▶ _PROMPT_
Count the rows below that contain the word "Rendered", and reply with that number alone.

BEGIN GIVEN RECORDS

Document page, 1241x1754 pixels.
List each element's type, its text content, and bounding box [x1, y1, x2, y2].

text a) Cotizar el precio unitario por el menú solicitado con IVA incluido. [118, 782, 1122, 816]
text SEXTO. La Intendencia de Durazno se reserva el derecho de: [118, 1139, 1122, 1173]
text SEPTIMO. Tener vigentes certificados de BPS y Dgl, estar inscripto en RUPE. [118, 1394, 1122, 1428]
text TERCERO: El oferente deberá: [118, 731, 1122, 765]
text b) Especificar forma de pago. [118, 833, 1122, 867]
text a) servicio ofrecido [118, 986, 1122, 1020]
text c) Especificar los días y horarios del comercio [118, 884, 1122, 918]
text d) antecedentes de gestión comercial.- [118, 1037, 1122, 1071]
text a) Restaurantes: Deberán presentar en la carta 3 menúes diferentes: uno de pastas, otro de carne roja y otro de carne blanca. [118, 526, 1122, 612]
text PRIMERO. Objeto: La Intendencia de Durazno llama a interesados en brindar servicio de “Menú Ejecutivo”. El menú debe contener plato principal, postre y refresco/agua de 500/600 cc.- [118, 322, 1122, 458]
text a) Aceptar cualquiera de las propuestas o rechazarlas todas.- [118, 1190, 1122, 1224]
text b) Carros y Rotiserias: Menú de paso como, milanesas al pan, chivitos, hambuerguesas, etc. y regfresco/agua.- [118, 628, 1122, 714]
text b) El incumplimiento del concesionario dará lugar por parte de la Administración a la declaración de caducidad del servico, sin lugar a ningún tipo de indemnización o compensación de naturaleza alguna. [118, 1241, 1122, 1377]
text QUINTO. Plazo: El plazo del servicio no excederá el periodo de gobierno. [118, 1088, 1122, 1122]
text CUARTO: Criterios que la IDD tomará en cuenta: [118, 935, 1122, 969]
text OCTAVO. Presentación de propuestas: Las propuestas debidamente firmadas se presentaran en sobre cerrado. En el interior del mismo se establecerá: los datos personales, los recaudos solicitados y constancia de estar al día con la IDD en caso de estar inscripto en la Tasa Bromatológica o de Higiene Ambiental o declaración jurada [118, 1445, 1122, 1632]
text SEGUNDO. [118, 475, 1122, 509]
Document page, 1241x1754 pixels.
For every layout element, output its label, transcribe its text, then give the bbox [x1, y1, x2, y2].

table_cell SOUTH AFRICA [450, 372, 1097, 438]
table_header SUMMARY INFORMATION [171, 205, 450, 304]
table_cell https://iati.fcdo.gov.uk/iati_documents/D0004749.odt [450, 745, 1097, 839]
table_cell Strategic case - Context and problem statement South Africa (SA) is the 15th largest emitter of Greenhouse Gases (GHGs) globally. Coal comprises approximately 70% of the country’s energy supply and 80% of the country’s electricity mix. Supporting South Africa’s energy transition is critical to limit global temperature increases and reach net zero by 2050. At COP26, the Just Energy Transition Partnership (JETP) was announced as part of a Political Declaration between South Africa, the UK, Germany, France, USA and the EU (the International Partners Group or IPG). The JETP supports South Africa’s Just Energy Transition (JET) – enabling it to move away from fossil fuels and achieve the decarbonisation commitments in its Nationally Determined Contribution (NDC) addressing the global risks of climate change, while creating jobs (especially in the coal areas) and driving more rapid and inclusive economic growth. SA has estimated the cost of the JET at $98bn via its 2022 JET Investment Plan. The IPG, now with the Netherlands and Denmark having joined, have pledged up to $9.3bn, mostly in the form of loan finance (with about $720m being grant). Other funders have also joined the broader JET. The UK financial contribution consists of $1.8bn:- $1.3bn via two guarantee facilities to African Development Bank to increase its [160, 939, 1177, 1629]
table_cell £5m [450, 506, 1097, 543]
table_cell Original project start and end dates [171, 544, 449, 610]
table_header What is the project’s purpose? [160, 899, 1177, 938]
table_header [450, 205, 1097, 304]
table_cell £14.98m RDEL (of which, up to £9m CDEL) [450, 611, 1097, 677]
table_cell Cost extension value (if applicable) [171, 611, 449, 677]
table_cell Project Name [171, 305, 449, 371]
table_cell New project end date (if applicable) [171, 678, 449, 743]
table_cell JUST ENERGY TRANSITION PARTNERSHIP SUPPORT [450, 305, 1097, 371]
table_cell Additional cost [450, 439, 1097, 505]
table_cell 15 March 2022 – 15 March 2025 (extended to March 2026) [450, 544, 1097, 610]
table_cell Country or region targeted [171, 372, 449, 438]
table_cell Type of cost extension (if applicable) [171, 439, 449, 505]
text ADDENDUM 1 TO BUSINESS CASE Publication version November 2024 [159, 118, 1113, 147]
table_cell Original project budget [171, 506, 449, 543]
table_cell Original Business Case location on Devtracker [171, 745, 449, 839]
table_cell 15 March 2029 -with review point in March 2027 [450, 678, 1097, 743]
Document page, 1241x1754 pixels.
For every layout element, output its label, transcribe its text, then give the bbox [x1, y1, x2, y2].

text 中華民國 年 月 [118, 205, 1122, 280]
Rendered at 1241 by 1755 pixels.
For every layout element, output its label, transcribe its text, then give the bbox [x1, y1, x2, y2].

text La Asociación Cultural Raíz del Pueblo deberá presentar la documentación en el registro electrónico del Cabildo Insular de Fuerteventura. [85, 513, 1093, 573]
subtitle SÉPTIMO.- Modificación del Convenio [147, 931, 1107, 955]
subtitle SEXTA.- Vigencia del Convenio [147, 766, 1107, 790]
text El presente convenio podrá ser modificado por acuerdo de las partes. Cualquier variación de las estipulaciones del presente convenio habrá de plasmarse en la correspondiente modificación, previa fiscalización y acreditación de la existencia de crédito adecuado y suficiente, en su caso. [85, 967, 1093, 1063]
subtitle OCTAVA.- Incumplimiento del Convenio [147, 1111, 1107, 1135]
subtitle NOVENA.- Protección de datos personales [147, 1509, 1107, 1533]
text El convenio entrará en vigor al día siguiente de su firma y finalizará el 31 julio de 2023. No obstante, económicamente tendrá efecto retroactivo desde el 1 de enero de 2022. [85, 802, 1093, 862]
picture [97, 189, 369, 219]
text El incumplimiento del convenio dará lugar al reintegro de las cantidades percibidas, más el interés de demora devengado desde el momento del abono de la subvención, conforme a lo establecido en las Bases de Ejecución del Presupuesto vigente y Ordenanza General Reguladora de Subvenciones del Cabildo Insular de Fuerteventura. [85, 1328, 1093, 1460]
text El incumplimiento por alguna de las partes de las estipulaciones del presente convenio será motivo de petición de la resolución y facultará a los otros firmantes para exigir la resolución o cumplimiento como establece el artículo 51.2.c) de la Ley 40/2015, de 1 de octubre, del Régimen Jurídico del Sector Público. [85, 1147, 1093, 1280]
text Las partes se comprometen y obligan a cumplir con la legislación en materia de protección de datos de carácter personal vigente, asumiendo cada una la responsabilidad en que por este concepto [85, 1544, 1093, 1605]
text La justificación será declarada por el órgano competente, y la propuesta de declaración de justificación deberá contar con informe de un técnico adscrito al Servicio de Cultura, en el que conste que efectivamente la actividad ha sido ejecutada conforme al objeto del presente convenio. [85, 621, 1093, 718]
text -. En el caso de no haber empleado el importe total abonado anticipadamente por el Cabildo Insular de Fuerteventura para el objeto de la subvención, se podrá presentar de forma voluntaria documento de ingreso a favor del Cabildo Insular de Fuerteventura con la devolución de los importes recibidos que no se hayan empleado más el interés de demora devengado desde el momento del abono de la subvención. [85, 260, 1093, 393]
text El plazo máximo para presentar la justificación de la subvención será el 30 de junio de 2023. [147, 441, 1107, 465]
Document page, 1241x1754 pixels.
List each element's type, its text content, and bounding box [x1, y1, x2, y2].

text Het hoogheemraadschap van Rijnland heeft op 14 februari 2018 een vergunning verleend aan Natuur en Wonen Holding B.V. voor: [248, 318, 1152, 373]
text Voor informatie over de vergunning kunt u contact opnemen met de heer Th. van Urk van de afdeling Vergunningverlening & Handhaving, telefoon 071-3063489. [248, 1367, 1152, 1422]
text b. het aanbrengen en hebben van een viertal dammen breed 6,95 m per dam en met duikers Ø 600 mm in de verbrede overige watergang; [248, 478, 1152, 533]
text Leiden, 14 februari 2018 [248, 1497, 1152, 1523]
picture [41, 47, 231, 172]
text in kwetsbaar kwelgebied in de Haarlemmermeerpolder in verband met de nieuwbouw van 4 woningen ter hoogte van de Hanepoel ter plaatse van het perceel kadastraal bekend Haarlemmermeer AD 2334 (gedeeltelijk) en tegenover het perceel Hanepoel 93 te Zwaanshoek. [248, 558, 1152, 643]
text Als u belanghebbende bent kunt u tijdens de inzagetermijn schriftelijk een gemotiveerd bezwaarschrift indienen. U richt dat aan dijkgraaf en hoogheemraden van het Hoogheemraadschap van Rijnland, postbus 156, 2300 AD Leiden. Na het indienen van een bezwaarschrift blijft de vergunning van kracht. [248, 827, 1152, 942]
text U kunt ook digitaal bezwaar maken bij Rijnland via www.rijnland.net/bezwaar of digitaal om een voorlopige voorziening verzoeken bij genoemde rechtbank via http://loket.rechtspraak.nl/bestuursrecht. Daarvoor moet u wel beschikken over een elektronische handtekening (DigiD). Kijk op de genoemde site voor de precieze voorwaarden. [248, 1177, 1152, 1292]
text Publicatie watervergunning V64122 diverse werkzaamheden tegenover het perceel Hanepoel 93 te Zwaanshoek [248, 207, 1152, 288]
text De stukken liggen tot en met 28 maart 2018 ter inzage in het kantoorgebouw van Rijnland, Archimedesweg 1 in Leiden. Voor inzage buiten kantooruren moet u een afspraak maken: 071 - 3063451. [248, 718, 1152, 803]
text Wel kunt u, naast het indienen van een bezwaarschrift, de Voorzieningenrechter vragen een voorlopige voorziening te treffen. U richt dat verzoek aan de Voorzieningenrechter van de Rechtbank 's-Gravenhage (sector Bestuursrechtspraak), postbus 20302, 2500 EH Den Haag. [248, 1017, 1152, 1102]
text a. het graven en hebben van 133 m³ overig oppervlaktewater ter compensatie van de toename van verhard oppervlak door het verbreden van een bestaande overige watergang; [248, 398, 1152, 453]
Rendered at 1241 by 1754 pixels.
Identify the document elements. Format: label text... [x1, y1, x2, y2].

END GIVEN RECORDS

▶ _REPLY_
2